What it takes to build a billion dollar tech company, and what it means for startups in the Arab world
Yesterday, Aileen Lee of Cowboy Ventures took an honest look at what it takes to build a billion dollar company in Silicon Valley today. After looking at public data on 39 companies that launched after 2003 and grew to a valuation (either public or private) of over $1 billion within the past 10 years, the Silicon Valley-based VC concludes that it’s rare and difficult- only around 0.07% of companies founded today hit the billion mark.
While much of the data focuses on the U.S. market, some of the
conclusions about these so-called "Unicorns" could translate to the
Arab world (for all of the findings, read the original
article):
- The rise of unicorns has coincided with a wave of
technological innovations. In the 1960s, it was the
semiconductor; in the 70s, the personal computer; in the 80s,
networks; the 90s, the internet; and in the 2000s, social networks
were built. Facebook, now valued at $122 billion, is far and away
this era’s biggest unicorn.
- Consumer-focused companies have created the majority of
value over the past decade. Facebook, Amazon, and Google
have far surpassed most other billion-dollar unicorns, and, among
these 39 companies, consumer-focused companies have generated more
than 60% of aggregate value.
- Enterprise-focused companies are generating better
returns on investment. Consumer-oriented companies
may be generating more value overall (and there are more of them),
but enterprise-focused companies have generated more value per
private dollar invested. Most are worth 26x the amount of capital
they’ve raised, with a few reaching a valuation of 60x their
investment. In comparison, these consumer-focsued companies, on
average, are worth 11x the investment they've raised.
- Four main verticals are accounting for the majority of
unicorns: e-commerce (especially
those that don’t hold physical inventory as a key part of the
business model), audience/content businesses,
which are free for consumers and monetize via ads or leads,
software as a service (SaaS), often
consumer-facing cloud-based software services, and
enterprise companies that charge companies for
large-scale software.
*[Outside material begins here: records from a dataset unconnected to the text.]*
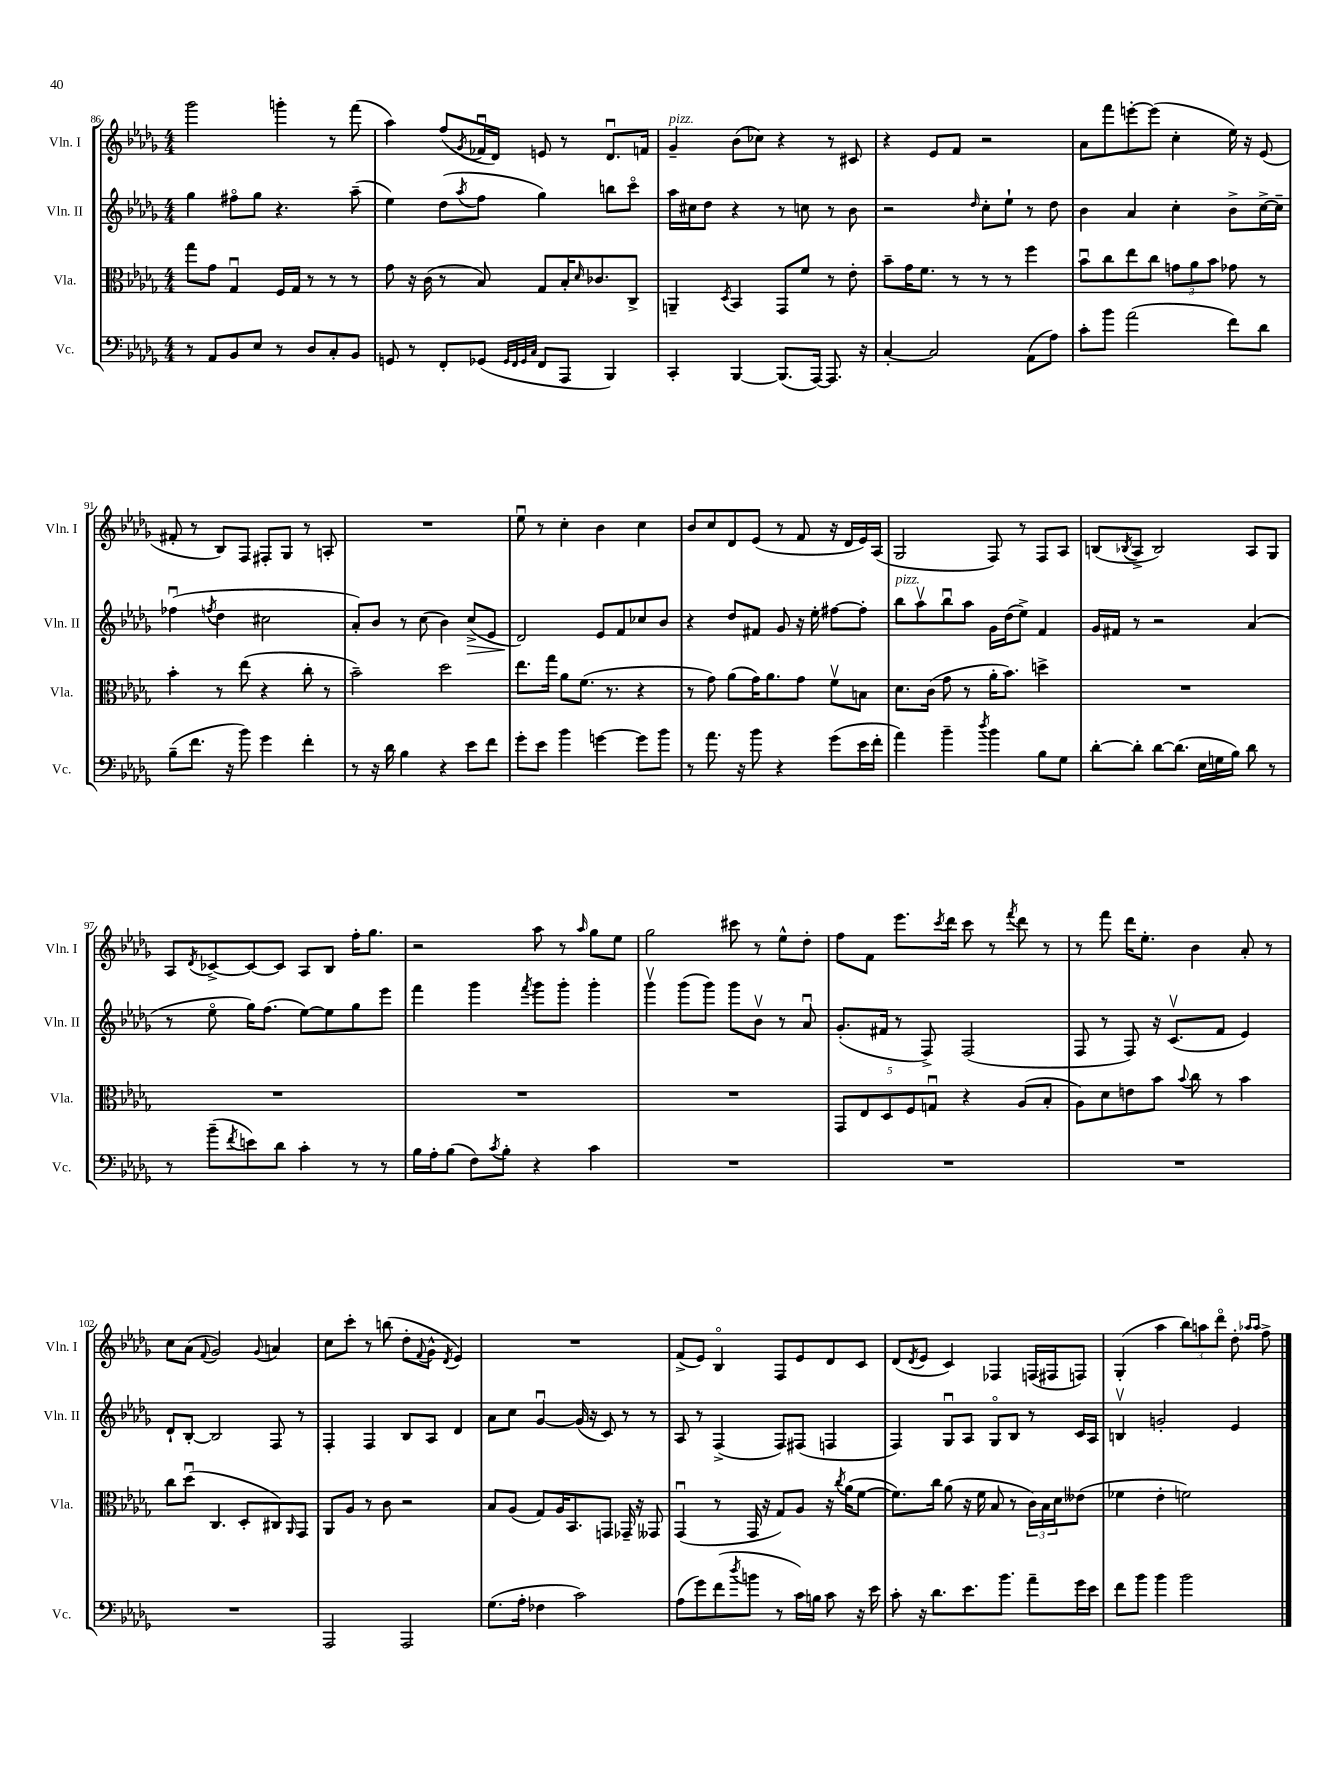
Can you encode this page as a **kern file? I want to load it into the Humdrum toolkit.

**kern	**kern	**kern	**kern
*staff4	*staff3	*staff2	*staff1
*clefF4	*clefC3	*clefG2	*clefG2
*k[b-e-a-d-g-]	*k[b-e-a-d-g-]	*k[b-e-a-d-g-]	*k[b-e-a-d-g-]
*M4/4	*M4/4	*M4/4	*M4/4
8r	8gg-\L	4gg-\	2ggg-\
8AA-/L	8g-\J	.	.
8BB-/	4G-u/	8ff#o\L	.
8E-/J	.	8gg-\J	.
8r	16F/LL	4.r	4ggg'\
.	16G-/JJ	.	.
8D-/L	8r	.	.
8C'/	8r	.	8r
8BB-/J	8r	(8aa-~\	(8fff\
=	=	=	=
8GG/	8g-\	4ee-\)	4aa-\)
8r	16r	.	.
.	(16c\	.	.
8FF'/L	8r	(8dd-\L	(8ff/L
.	.	8qaa-/	8qg-/
(8GG-/J	8B-/)	8ff\J	16f-u/L
.	.	.	16d-/JJ)
32qqGG-/LLL	.	.	.
32qqFF/	.	.	.
32qqGG-/	.	.	.
32qqC/JJJ	.	.	.
8FF/L	8G-/L	4gg-\)	8e/
8AAA-/J	16B-'/K	.	8r
.	16qqd-/	.	.
.	8.c-/	.	.
4BBB-/)	.	8bb\L	8.d-u/L
.	8C^/J	8ccco\J	.
.	.	.	16f/Jk
=	=	=	=
4CC'/	4AA~/	16aa-\LL	4g-~/
.	.	16cc#\J	.
.	.	8dd-\J	.
.	8qD-/	.	.
[4BBB-/	4BB-/	4r	(8b-\L
.	.	.	8cc-\J)
(8.BBB-/]L	8GG-/L	8r	4r
.	8f/J	8cc\	.
[16AAA-/Jk)	.	.	.
8.AAA-/]	8r	8r	8r
.	8e-'\	8b-\	8c#/
16r	.	.	.
=	=	=	=
[4C'/	8b-~\L	2r	4r
.	16g-\K	.	.
.	8.f\J	.	.
2C/]	.	.	8e-/L
.	8r	.	8f/J
.	.	16qqdd-/	.
.	8r	8cc'\L	2r
.	8r	8ee-`\J	.
(8AA-\L	4ff\	8r	.
8A-\J)	.	8dd-\	.
=	=	=	=
8c'\L	8b-u\L	4b-\	8a-\L
8b-\J	8cc\	.	8fff\
(2a-\	8ee-\	4a-/	[8eee'\
.	8cc\J	.	(8eee\]J
.	12g\L	4cc'\	4cc'\
.	12a-\	.	.
.	12b-\J	.	.
8f\L)	8g-\	8b-^\L	16ee-\)
.	.	.	16r
8d-\J	8r	[16cc^\L	(8e-/
.	.	16cc~\]JJ	.
=	=	=	=
(8B-~\L	4b-'\	(4ff-u\	8f#'/
8.f\J	.	.	8r
.	.	8qff/	.
.	8r	4dd-\	8B-/L)
16r	.	.	.
8b-\)	(8ee-\	.	8F/J
4g-\	4r	2cc#\	8F#'/L
.	.	.	8G-/J
4f'\	8cc'\	.	8r
.	8r	.	8A'/
=	=	=	=
8r	2b-~\)	8a-'/L)	1r
16r	.	8b-/J	.
16d-\	.	.	.
4B-\	.	8r	.
.	.	(8cc\	.
4r	2dd-\	4b-\)	.
8e-\L	.	(8cc^/L	.
8f\J	.	8e-/J	.
=	=	=	=
8g-'\L	8.ee-\L	2d-/)	8ee-u\
8e-\J	.	.	8r
.	16gg-\Jk	.	.
4b-\	8a-\L	.	4cc'\
.	(8.f\J	.	.
[4g\	.	8e-/L	4b-\
.	8.r	.	.
.	.	8f/	.
8g\]L	4r	8cc-/	4cc\
8b-\J	.	8b-/J	.
=	=	=	=
8r	8r	4r	8b-/L
8.a-\	8g-\)	.	8cc/
.	(8a-\L	8dd-/L	8d-/
16r	.	.	.
8b-\	16g-\K)	8f#/J	(8e-/J
.	8.a-\	.	.
4r	.	8g-/	8r
.	8g-\J	16r	8f/
.	.	16ee-'\	.
(8g-\L	8fv\L	[8ff#\L	16r
.	.	.	16d-/LL
16e-\L	8B\J	8ff#'\]J	16e-/)
16f'\JJ	.	.	(16A-/JJ
=	=	=	=
4a-\)	8.d-\L	8bb-\L	2G-/
.	.	8aa-v\	.
.	(16c\Jk	.	.
4b-~\	8g-\	8bb-u\	.
.	8r	8aa-\J	.
8qdd-/	.	.	.
4b-\	16a-'\LK	16g-\LL	8F/)
.	8.b-\J)	(16dd-\J	.
.	.	8ee-^\J)	8r
8B-\L	4dd^\	4f/	8F/L
8G-\J	.	.	8A-/J
=	=	=	=
[8d-'\L	1r	16g-/LL	(8B/L
.	.	16f#/JJ	.
.	.	.	8qB-/
8d-'\]J	.	8r	8A-^/J
[8d-\L	.	2r	2B-/)
(8.d-\]J	.	.	.
16E-\LL	.	.	.
16G\	.	.	.
16B-\JJ)	.	.	.
8d-\	.	(4a-/	8A-/L
8r	.	.	8G-/J
=	=	=	=
8r	1r	8r	8A-/L
.	.	.	8qd-/
(8b-~\L	.	8ee-o\	[8c-^/
8qf/	.	.	.
8e\)	.	16gg-\LK)	8c-/_
.	.	(8.ff\J	.
8d-\J	.	.	8c-/]J
4c'\	.	[8ee-\L)	8A-/L
.	.	8ee-\]	8B-/J
8r	.	8gg-\	16ff'\LK
.	.	.	8.gg-\J
8r	.	8eee-\J	.
=	=	=	=
16B-\LL	1r	4fff\	2r
16A-'\J	.	.	.
(8B-\J	.	.	.
8F\L)	.	4ggg-\	.
8qc/	.	.	.
8B-'\J	.	.	.
.	.	8qfff/	.
4r	.	8ggg-\L	8aa-\
.	.	8ggg-'\J	8r
.	.	.	16qqaa-/
4c\	.	4ggg-'\	8gg-\L
.	.	.	8ee-\J
=	=	=	=
1r	1r	4ggg-v\	2gg-\
.	.	(8ggg-\L	.
.	.	8ggg-\J)	.
.	.	8ggg-\L	8ccc#\
.	.	8b-v\J	8r
.	.	8r	8ee-^^\L
.	.	8a-u/	8dd-'\J
=	=	=	=
1r	10GG-/L	(8.g-'/L	8ff\L
.	10E-/	.	.
.	.	.	8f\J
.	.	16f#/Jk	.
.	10D-/	.	.
.	.	8r	8.eee-\L
.	10F/	.	.
.	.	8F^/)	.
.	10Gu/J	.	.
.	.	.	8qccc/
.	.	.	16ddd-\Jk
.	4r	(2F/	8ccc\
.	.	.	8r
.	.	.	8qfff/
.	(8A-/L	.	8ddd-\
.	8B-'/J	.	8r
=	=	=	=
1r	8A-\L)	8F/	8r
.	8d-\	8r	8fff\
.	8e\	8F/)	16ddd-\LK
.	.	.	8.ee-'\J
.	8b-\J	16r	.
.	.	(8.cv/L	.
.	8qqb-/	.	.
.	8cc\	.	4b-\
.	8r	8f/J	.
.	4b-\	4e-/)	8a-'/
.	.	.	8r
=	=	=	=
1r	8cc\L	8d-`/L	8cc\L
.	(8dd-u\J	[8B-'/J	(8a-\J
.	.	.	8qqf/
.	4.C/	2B-/]	2g-/)
.	8D-'/L	.	.
.	.	.	8qqg-/
.	8C#/)	8F/	4a/
.	16qqAA-/	.	.
.	8GG-/J	8r	.
=	=	=	=
2AAA-/	8AA-/L	4F'/	8cc\L
.	8A-/J	.	8ccc'\J
.	8r	4F/	8r
.	8c\	.	(8bb\
2AAA-/	2r	8B-/L	8dd-'\L
.	.	.	8qqf/
.	.	8A-/J	8g-^^\J
.	.	.	8qd-/
.	.	4d-/	4e-/)
=	=	=	=
(8.G-\L	8B-/L	8a-\L	1r
.	(8A-/J	8cc\J	.
16A-'\Jk	.	.	.
4F-\	8G-/L)	[4g-u/	.
.	16A-/K	.	.
.	8.BB-/	.	.
2c\)	.	(16g-/]	.
.	.	16r	.
.	8GG/J	8c/)	.
.	16GG-~/	8r	.
.	16r	.	.
.	8GG--/	8r	.
=	=	=	=
(8A-\L	(4GG-u/	8A-/	(8f^/L
8g-\)	.	8r	8e-/J)
(8f\	8r	(4F^/	4B-o/
8qdd-/	.	.	.
8b\J	16GG-/	.	.
.	16r	.	.
8r	8G-/L)	8F/L)	8F/L
16c\LL)	8A-/J	(8F#/J	8e-/
16B\JJ	.	.	.
8c\	16r	4F/	8d-/
.	8qcc/	.	.
.	(16a-\LK	.	.
16r	[8f\J	.	8c/J
16e-\	.	.	.
=	=	=	=
8c'\	8.f\]L)	4F/)	(8d-/L
.	.	.	8qd-/
16r	.	.	8e-/J
8.d-\L	16cc\Jk	.	.
.	(8a-\	8G-u/L	4c/)
8.e-\	16r	8A-/J	.
.	16f\	.	.
.	8B-/	8G-o/L	4F-/
8.b-\J	.	.	.
.	8r	8B-/J	.
8a-~\L	24c\LL)	8r	(16F/LL
.	24B-\	.	.
.	.	.	16F#/J
.	24d-\J	.	.
16g-\L	(8e--\J	16c/LL	8F/J)
16e-\JJ	.	16A-/JJ	.
=	=	=	=
8f\L	4f-\	4Bv/	(4G-'/
8b-\J	.	.	.
4b-\	4e-'\	2g'/	4aa-\
2b-\	2f\)	.	12bb-\L)
.	.	.	12aa\
.	.	.	12ddd-o\J
.	.	4e-/	8dd-'\
.	.	.	16qqaa-/LL
.	.	.	16qqaa-/JJ
.	.	.	8ff^\
==	==	==	==
*-	*-	*-	*-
Of those verticals, e-commerce companies have
delivered the lowest returns per dollar
invested.
- Cofounders are experienced. Most founders of
these billion dollar companies are over 30 (34 on average), and
most have at least one cofounder, with three cofounders on average.
Ninety percent of teams have past history working together, while
80% had at least one cofounder who had started a company before.
Most also attended selective universities.
- IPOs don’t come overnight. The companies
on the list that went public took over 7 years, on average, to do
so. In the Arab world, it might be safer to think about exits as
acquisitions, or to not think about them at all.
- No current tech unicorns have women cofounders. Wow. (Perhaps Gilt Groupe needs to reconfirm that $1 billion valuation).
In the Arab world, the majority of investments in early and
growth-stage startups in the past couple of years- made by the
region’s most
active venture capital firms- have gone to consumer-facing
startups. Just take a look at the portfolio companies of MEVP, some of STC’s
investments, the companies BECO Capital has funded,
and others like Silicon Badia,
Sadara, Vodafone
Ventures, and Wamda Capital).
Ideavelopers
may be one of the few VCs in the region with a portfolio of over
50% B2B companies.
In a tough emerging market, businesses that have a solid business
plan and are already generating revenue are often more appealing to
investors, but this doesn’t necessitate that a company focuses on a
B2B model. B2C is faster to scale, but more vulnerable to market
shifts; B2B customers, as Walid Mansour of MEVP points out, are
“harder to lose." MEVP, he says, doesn’t prioritize one over the
other, looking at companies on a standalone basis.
The difference in return on investment in the U.S. for B2C and B2B
companies is worth looking at, yet if there’s one take-home from
this data that's most relevant for the Arab world, it’s perhaps
that, although e-commerce accounts for 85% of the
total amount invested in tech startups in the Arab world last
year, it’s not the only big bet out there when it comes to
scalable tech verticals.
As e-commerce evolves, discount sites in flash sales and daily
deals are likely to add or pivot into full sale verticals this year
before they’ll be generating the returns their investors would like
to see. Some of the region’s most prominent acquisitions over the
past year have been in media and
digital media
services, while SaaS- especially cloud services- are likely to
rise, as
cloud workload grows faster in the Middle East than anywhere
else in the world over the next four years.
Of course, if building a billion dollar company in the Arab world
is your only goal, you might as well launch something in
telecommunications, petroleum products, or infrastructure (although
three of the top ten
largest companies by market capitalization are tech startups,
most of the
largest companies in the world by revenue aren’t).
But if you are interested in building a scalable tech company,
perhaps you’d better start tapping (stalking) your pool of college
and high school friends to find a talented, educated, non-annoying
“serial entrepreneur,” if you haven't already.